**What to produce:**
Comb the records below for the string "type" and copy each line where it turns up.

**Excerpted data:**
○ ○ ○ ○ ○
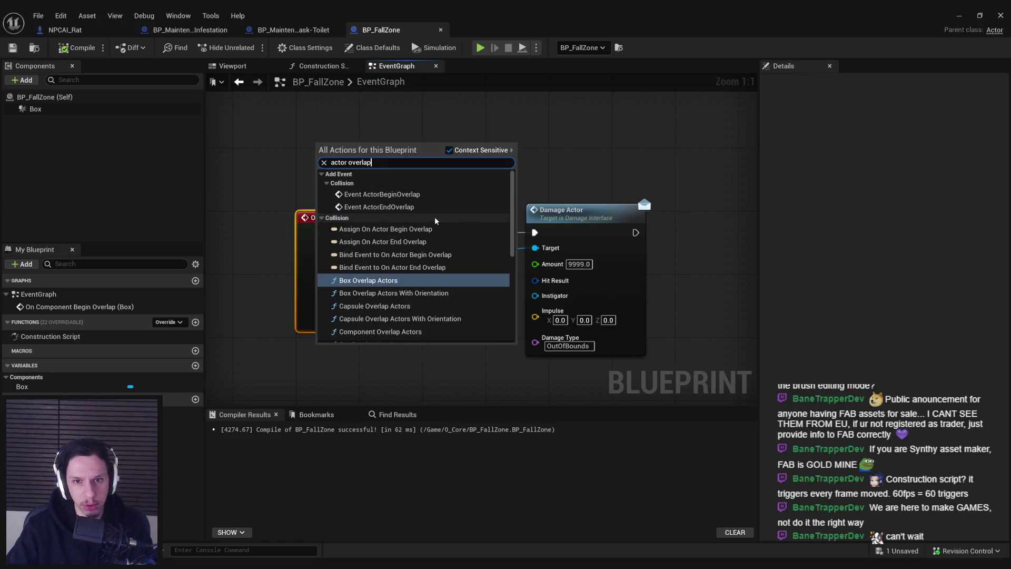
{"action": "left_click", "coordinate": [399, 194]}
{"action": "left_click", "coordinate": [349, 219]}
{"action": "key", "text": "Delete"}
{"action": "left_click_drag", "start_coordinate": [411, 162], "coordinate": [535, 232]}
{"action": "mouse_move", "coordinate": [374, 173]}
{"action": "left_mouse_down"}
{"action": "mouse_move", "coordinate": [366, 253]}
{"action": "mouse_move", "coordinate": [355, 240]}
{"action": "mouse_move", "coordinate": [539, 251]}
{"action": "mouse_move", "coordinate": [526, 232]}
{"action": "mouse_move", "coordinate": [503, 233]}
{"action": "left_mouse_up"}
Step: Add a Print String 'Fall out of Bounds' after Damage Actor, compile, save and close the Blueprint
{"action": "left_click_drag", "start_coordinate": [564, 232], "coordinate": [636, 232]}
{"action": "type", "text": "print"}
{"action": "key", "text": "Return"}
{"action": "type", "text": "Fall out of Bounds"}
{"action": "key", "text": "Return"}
○ ○ ○ ○ ○
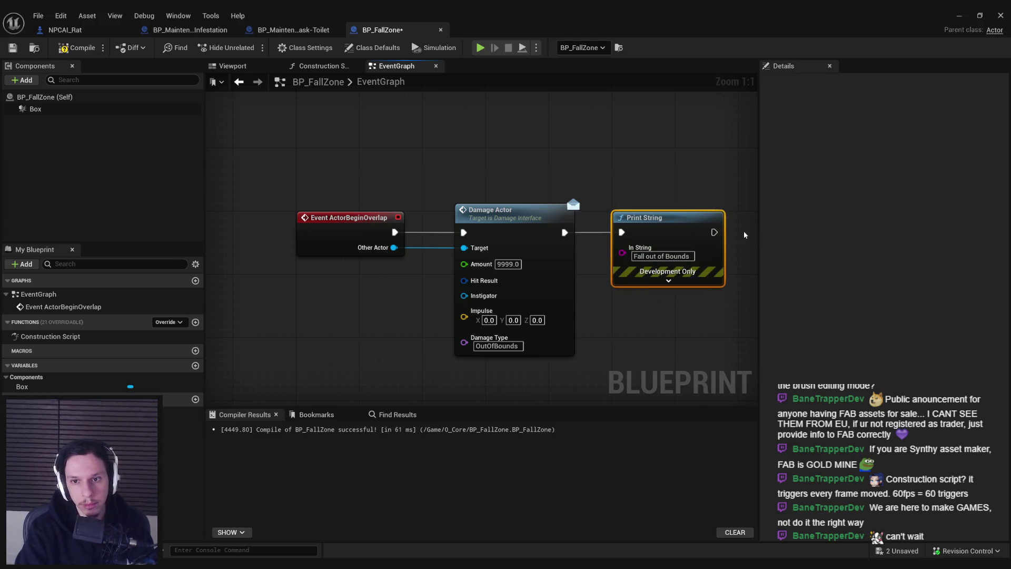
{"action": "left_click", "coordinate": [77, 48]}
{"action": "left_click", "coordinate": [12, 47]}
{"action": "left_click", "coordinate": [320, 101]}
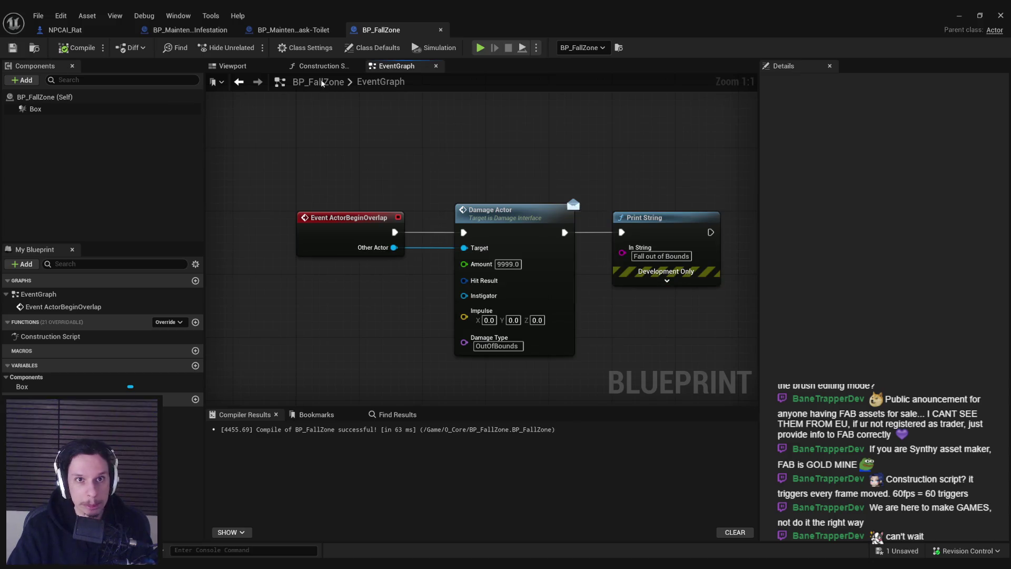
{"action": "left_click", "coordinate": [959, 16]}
○ ○ ○ ○ ○
**Exercise output:**
{"action": "type", "text": "print"}
{"action": "type", "text": "Fall out of Bounds"}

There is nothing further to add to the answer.